Hundreds of iwi members may be left thousands of dollars out of pocket after New Zealand First changed its mind over supporting Treaty settlement legislation.

All political parties had agreed to a special sitting of Parliament on Friday to allow five bills for Taranaki, Manawatu and Far North iwi to pass with support of all of Parliament.

Source: 1 NEWS

Over 400 iwi had made travel and accommodation arrangements to come to Parliament to celebrate the long-awaited passing of the legislation.

Treaty Negotiations Minister Chris Finlayson says New Zealand First had supported it - but changed their minds today.

He says the behaviour is appalling.

"Not only does this postpone the final settlement of long-standing historical grievances which have been negotiated over many years, but delays tens of millions of dollars of commercial and financial redress from entering the regions," Mr Finlayson said.

"This bizarre u-turn delays the benefit settlements bring to iwi, communities, regional New Zealand and the country as a whole."

Maori Party co-leader Marama Fox said: "I'm absolutely appalled that New Zealand First can hold this Parliament to ransom like that, having previously agreed two weeks ago, yesterday saying they don't have a problem. And today, on the whim of their leader, they've thrown all those plans out the window."

This is all the government's making, it tried to rush these bills through via the business committee - Winston Peters

She says iwi have had 30 years of pain up to this point and this just adds to that.

But NZ First leader Winston Peters says there's no reason to delay the settlement bills, calling today's outburst as "hysterical behaviour".

"These bills can all go through on time, but it will require members to be here and not on holiday," Mr Peters said in a statement.

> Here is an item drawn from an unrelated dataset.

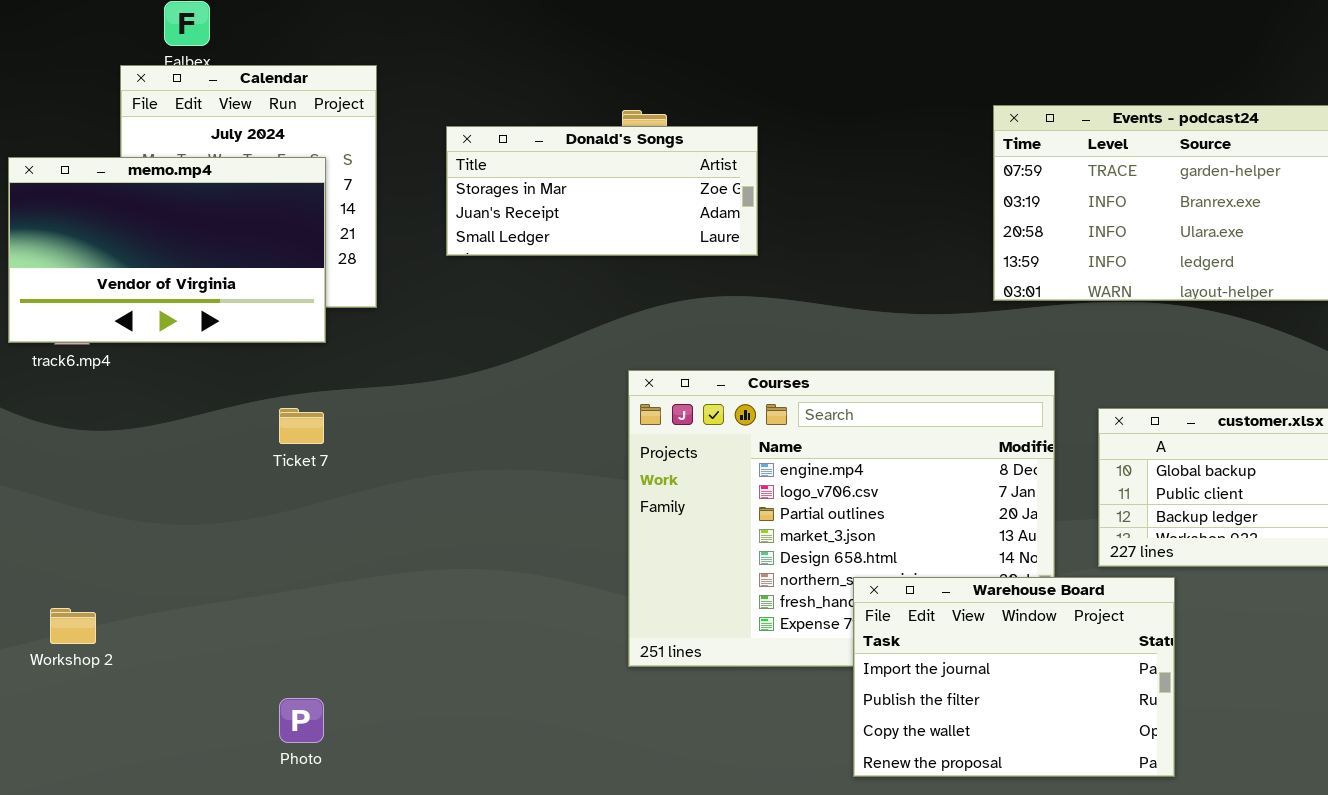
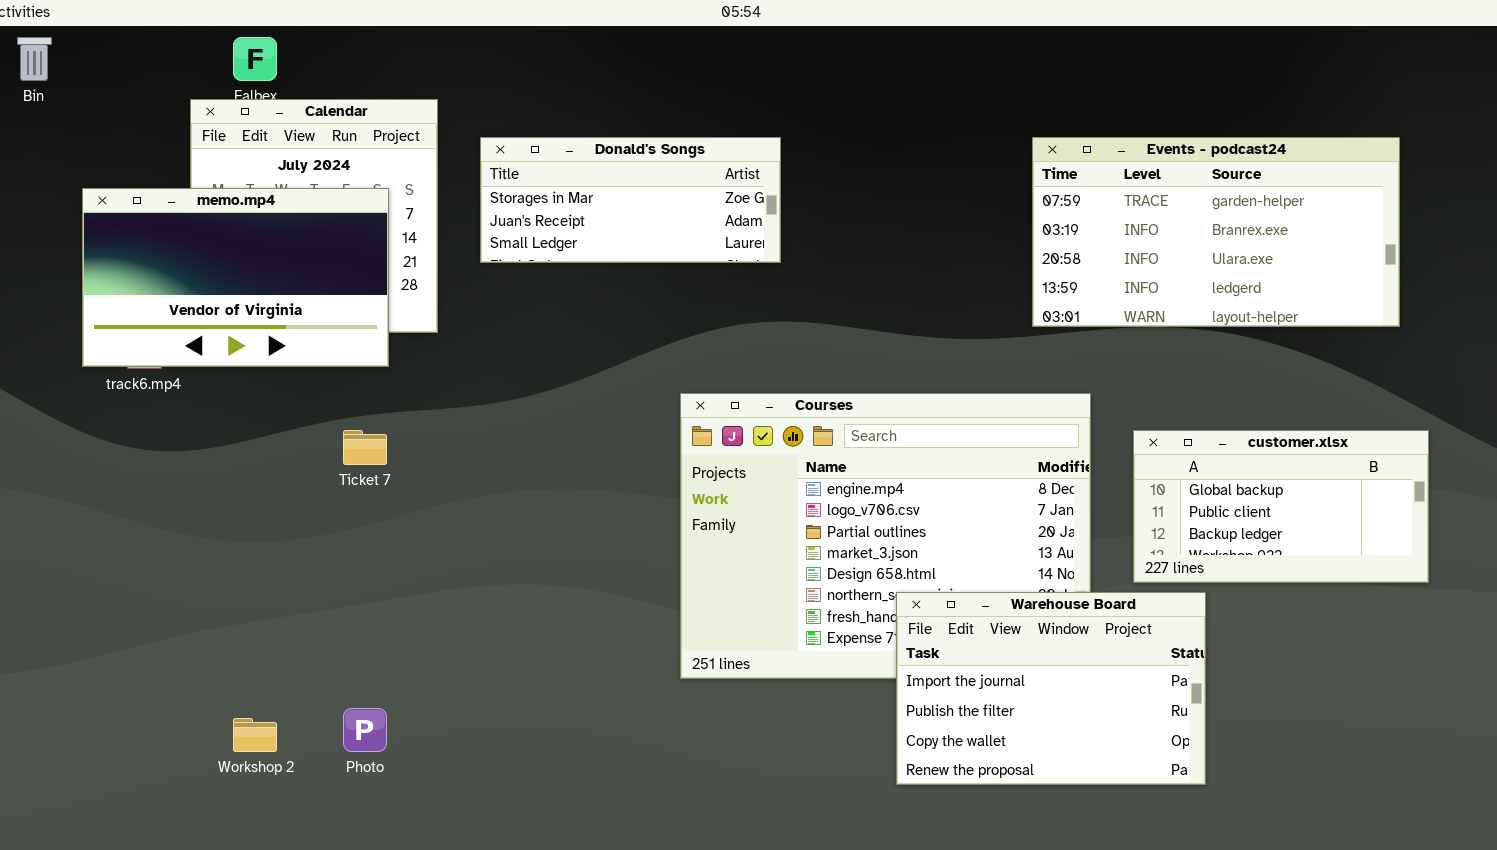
Donald's Songs: [446,126,758,256] -> [480,137,781,263], moved
Workshop 2: [50,608,96,644] -> [233,718,277,752], moved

"If these two ministers think standing up for the rights of parliamentarians is 'appalling behaviour' it explains why the National Party has become so arrogant.

"This is all the government's making, it tried to rush these bills through via the business committee, when it should have kept to the democratic, standard procedure," says Mr Peters.  

New Zealand First's opposition means all MPs would have to be in Parliament for the bill to pass.

The special agreement means that if there's unanimous support, that's not the case.